**What you will do**
The records below must be retyped exactly.
START Data provided
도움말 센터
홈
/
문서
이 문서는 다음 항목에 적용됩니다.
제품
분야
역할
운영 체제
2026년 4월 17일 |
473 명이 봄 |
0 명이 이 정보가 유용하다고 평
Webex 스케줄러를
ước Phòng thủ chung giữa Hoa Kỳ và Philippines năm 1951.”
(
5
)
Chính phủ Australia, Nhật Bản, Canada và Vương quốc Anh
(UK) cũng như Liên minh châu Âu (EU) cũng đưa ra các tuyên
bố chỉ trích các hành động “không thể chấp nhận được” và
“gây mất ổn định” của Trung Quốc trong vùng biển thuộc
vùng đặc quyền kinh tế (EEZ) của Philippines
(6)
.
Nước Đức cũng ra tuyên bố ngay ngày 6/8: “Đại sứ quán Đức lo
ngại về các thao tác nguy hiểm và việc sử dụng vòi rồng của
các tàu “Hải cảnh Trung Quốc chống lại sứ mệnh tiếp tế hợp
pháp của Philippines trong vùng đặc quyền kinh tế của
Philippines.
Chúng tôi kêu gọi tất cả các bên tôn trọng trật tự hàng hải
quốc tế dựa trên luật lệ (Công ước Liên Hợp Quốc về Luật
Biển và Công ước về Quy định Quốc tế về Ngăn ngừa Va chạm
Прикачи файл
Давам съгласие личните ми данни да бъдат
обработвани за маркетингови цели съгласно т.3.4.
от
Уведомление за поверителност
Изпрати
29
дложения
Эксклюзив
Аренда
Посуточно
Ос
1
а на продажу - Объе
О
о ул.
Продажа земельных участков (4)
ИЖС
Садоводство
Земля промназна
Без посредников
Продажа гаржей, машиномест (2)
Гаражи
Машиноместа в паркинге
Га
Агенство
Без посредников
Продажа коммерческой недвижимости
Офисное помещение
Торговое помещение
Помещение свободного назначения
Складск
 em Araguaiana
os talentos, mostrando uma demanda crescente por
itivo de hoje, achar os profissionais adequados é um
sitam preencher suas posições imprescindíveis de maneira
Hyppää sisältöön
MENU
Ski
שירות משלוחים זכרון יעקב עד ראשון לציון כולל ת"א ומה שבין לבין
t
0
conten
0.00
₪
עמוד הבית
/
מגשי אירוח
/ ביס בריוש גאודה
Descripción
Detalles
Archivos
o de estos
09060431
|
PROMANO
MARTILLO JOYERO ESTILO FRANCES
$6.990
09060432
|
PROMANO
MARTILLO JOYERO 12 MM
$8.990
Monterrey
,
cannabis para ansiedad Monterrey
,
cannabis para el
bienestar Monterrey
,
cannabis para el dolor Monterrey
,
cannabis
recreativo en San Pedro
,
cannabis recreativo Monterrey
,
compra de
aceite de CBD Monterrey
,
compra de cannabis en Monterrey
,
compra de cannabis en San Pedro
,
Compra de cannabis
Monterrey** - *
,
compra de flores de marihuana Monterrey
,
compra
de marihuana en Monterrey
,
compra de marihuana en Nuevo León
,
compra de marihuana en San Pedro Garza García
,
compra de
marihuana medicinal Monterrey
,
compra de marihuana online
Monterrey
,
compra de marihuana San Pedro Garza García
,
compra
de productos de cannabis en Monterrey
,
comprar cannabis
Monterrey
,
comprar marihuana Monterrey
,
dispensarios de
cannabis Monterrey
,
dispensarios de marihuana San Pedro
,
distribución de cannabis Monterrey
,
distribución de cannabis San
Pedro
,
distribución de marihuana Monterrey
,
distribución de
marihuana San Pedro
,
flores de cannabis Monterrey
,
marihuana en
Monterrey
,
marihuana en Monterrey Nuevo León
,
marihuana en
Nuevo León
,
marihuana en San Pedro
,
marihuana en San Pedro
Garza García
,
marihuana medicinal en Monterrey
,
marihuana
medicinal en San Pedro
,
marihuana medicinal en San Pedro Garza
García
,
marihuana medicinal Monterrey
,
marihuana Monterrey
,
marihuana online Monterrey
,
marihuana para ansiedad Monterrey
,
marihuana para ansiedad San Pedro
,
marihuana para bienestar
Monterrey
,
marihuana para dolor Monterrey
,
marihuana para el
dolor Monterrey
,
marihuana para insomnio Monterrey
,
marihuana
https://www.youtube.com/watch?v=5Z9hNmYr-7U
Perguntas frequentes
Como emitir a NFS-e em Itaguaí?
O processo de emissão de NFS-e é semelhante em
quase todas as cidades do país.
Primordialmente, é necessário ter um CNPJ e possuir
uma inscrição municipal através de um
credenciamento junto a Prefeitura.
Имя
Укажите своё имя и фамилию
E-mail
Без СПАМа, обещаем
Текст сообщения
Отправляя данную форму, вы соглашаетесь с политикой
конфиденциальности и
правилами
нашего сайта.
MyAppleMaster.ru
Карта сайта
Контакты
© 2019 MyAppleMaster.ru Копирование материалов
END Data provided
**Answer space**
도움말 센터
홈
/
문서
이 문서는 다음 항목에 적용됩니다.
제품
분야
역할
운영 체제
2026년 4월 17일 |
473 명이 봄 |
0 명이 이 정보가 유용하다고 평
Webex 스케줄러를
ước Phòng thủ chung giữa Hoa Kỳ và Philippines năm 1951.”
(
5
)
Chính phủ Australia, Nhật Bản, Canada và Vương quốc Anh
(UK) cũng như Liên minh châu Âu (EU) cũng đưa ra các tuyên
bố chỉ trích các hành động “không thể chấp nhận được” và
“gây mất ổn định” của Trung Quốc trong vùng biển thuộc
vùng đặc quyền kinh tế (EEZ) của Philippines
(6)
.
Nước Đức cũng ra tuyên bố ngay ngày 6/8: “Đại sứ quán Đức lo
ngại về các thao tác nguy hiểm và việc sử dụng vòi rồng của
các tàu “Hải cảnh Trung Quốc chống lại sứ mệnh tiếp tế hợp
pháp của Philippines trong vùng đặc quyền kinh tế của
Philippines.
Chúng tôi kêu gọi tất cả các bên tôn trọng trật tự hàng hải
quốc tế dựa trên luật lệ (Công ước Liên Hợp Quốc về Luật
Biển và Công ước về Quy định Quốc tế về Ngăn ngừa Va chạm
Прикачи файл
Давам съгласие личните ми данни да бъдат
обработвани за маркетингови цели съгласно т.3.4.
от
Уведомление за поверителност
Изпрати
29
дложения
Эксклюзив
Аренда
Посуточно
Ос
1
а на продажу - Объе
О
о ул.
Продажа земельных участков (4)
ИЖС
Садоводство
Земля промназна
Без посредников
Продажа гаржей, машиномест (2)
Гаражи
Машиноместа в паркинге
Га
Агенство
Без посредников
Продажа коммерческой недвижимости
Офисное помещение
Торговое помещение
Помещение свободного назначения
Складск
 em Araguaiana
os talentos, mostrando uma demanda crescente por
itivo de hoje, achar os profissionais adequados é um
sitam preencher suas posições imprescindíveis de maneira
Hyppää sisältöön
MENU
Ski
שירות משלוחים זכרון יעקב עד ראשון לציון כולל ת"א ומה שבין לבין
t
0
conten
0.00
₪
עמוד הבית
/
מגשי אירוח
/ ביס בריוש גאודה
Descripción
Detalles
Archivos
o de estos
09060431
|
PROMANO
MARTILLO JOYERO ESTILO FRANCES
$6.990
09060432
|
PROMANO
MARTILLO JOYERO 12 MM
$8.990
Monterrey
,
cannabis para ansiedad Monterrey
,
cannabis para el
bienestar Monterrey
,
cannabis para el dolor Monterrey
,
cannabis
recreativo en San Pedro
,
cannabis recreativo Monterrey
,
compra de
aceite de CBD Monterrey
,
compra de cannabis en Monterrey
,
compra de cannabis en San Pedro
,
Compra de cannabis
Monterrey** - *
,
compra de flores de marihuana Monterrey
,
compra
de marihuana en Monterrey
,
compra de marihuana en Nuevo León
,
compra de marihuana en San Pedro Garza García
,
compra de
marihuana medicinal Monterrey
,
compra de marihuana online
Monterrey
,
compra de marihuana San Pedro Garza García
,
compra
de productos de cannabis en Monterrey
,
comprar cannabis
Monterrey
,
comprar marihuana Monterrey
,
dispensarios de
cannabis Monterrey
,
dispensarios de marihuana San Pedro
,
distribución de cannabis Monterrey
,
distribución de cannabis San
Pedro
,
distribución de marihuana Monterrey
,
distribución de
marihuana San Pedro
,
flores de cannabis Monterrey
,
marihuana en
Monterrey
,
marihuana en Monterrey Nuevo León
,
marihuana en
Nuevo León
,
marihuana en San Pedro
,
marihuana en San Pedro
Garza García
,
marihuana medicinal en Monterrey
,
marihuana
medicinal en San Pedro
,
marihuana medicinal en San Pedro Garza
García
,
marihuana medicinal Monterrey
,
marihuana Monterrey
,
marihuana online Monterrey
,
marihuana para ansiedad Monterrey
,
marihuana para ansiedad San Pedro
,
marihuana para bienestar
Monterrey
,
marihuana para dolor Monterrey
,
marihuana para el
dolor Monterrey
,
marihuana para insomnio Monterrey
,
marihuana
https://www.youtube.com/watch?v=5Z9hNmYr-7U
Perguntas frequentes
Como emitir a NFS-e em Itaguaí?
O processo de emissão de NFS-e é semelhante em
quase todas as cidades do país.
Primordialmente, é necessário ter um CNPJ e possuir
uma inscrição municipal através de um
credenciamento junto a Prefeitura.
Имя
Укажите своё имя и фамилию
E-mail
Без СПАМа, обещаем
Текст сообщения
Отправляя данную форму, вы соглашаетесь с политикой
конфиденциальности и
правилами
нашего сайта.
MyAppleMaster.ru
Карта сайта
Контакты
© 2019 MyAppleMaster.ru Копирование материалов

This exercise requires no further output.